Sharp Increases in Global Shipping Rates
Concrete data underscores these concerns. The average spot shipping rate between Asia and the US west coast experienced a dramatic jump of nearly 30% between late December and early January. According to the Freightos Baltic Index, the rate increased to $2,145 for a standard 40ft equivalent unit (FEU), up from $2,757. Prices on routes between Asia and the US east coast and Europe have also climbed sharply in recent weeks.

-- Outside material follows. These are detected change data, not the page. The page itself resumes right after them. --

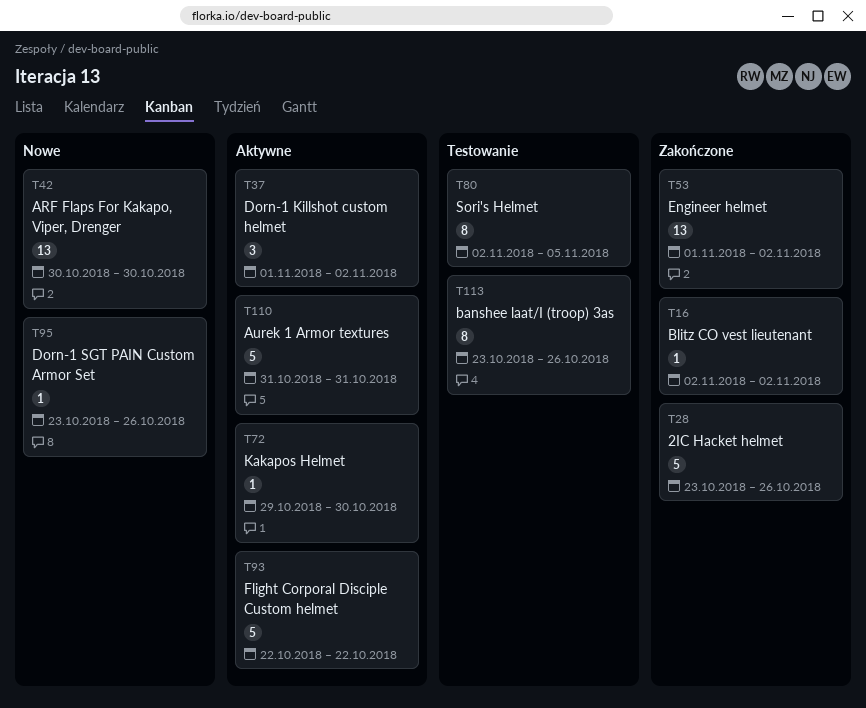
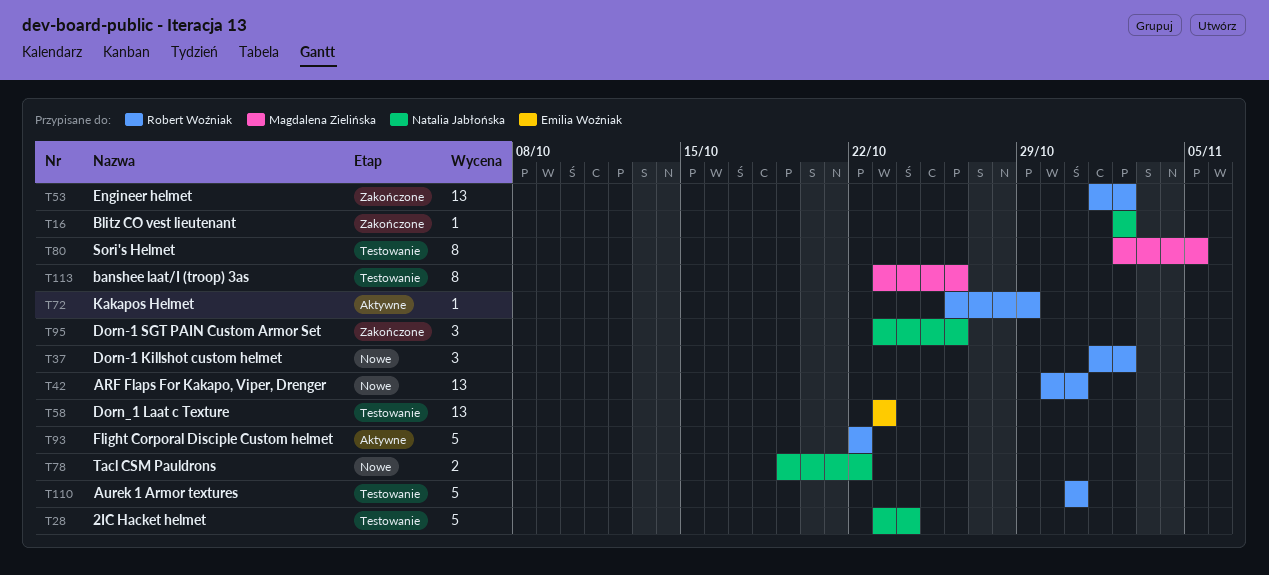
T28, status: Zakończone -> Testowanie
T28, due: Oct 26 -> Oct 24
T37, status: Aktywne -> Nowe
T42, due: Oct 30 -> Oct 31
T58: none -> present
T72, start: Oct 29 -> Oct 26
T72, due: Oct 30 -> Oct 29
T78: none -> present
T95, status: Nowe -> Zakończone
T95, estimate: 1 -> 3
T110, status: Aktywne -> Testowanie

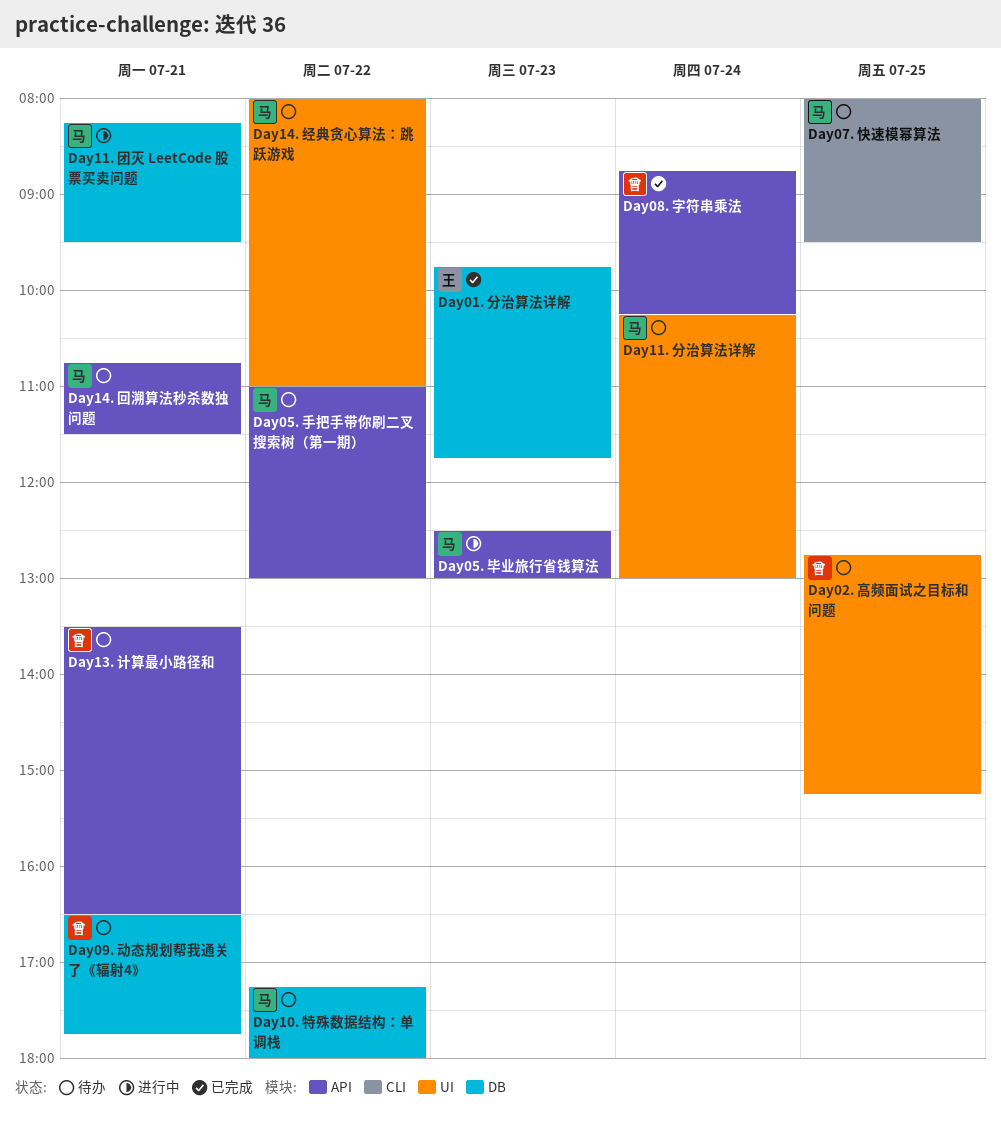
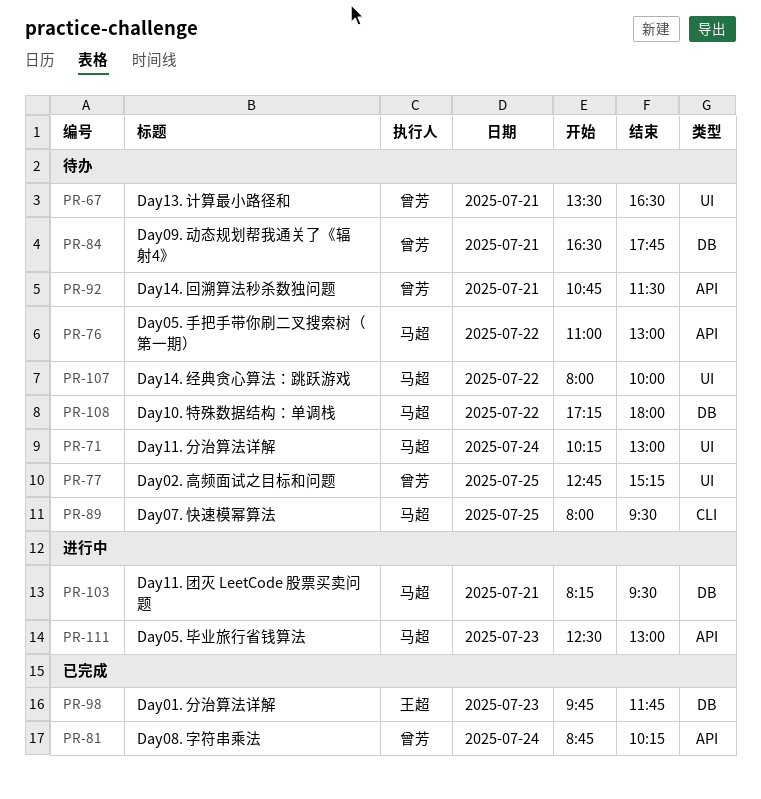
Day13. 计算最小路径和, label: API -> UI
Day14. 回溯算法秒杀数独问题, owner: 马超 -> 曾芳
Day14. 经典贪心算法：跳跃游戏, ends: 11:00 -> 10:00

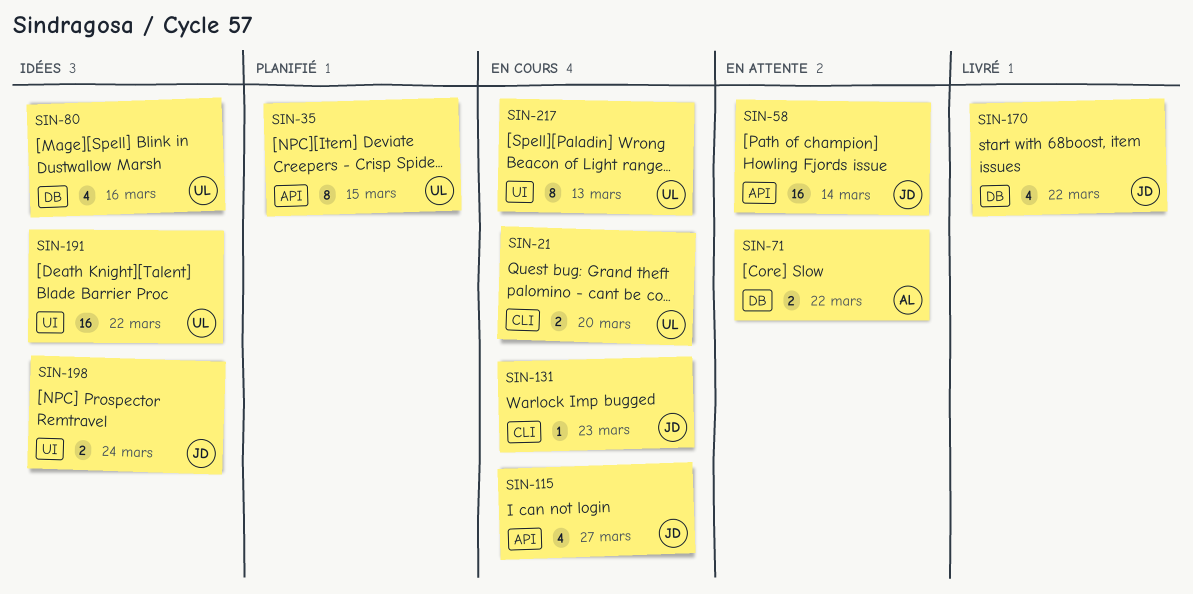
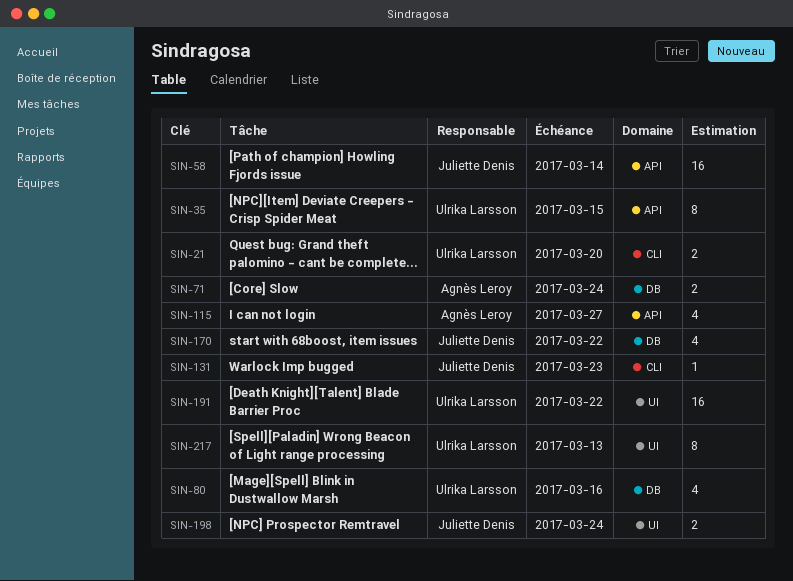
SIN-71, due: Mar 22 -> Mar 24
SIN-115, owner: Juliette Denis -> Agnès Leroy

Geopolitical Tensions and Protectionist Policies Fuel Instability
The survey respondents identified US tariffs and protectionist policies as significant contributors to the current price volatility. They reported being directly affected by shifting trade rules and the ongoing tensions between China and the United States. Furthermore, international freight costs, already on an upward trajectory, climbed further amid heightened geopolitical strains. These include recent threats from Donald Trump regarding Greenland and additional tariffs on European allies, coupled with the persistent possibility of conflict between the US and Iran. Such instability has prompted investors to seek refuge in traditional safe-haven assets like gold and the Swiss franc.
The collective insight from procurement professionals paints a challenging picture for 2026, where businesses and consumers must brace for continued inflationary pressure driven by a fragile and volatile global supply chain.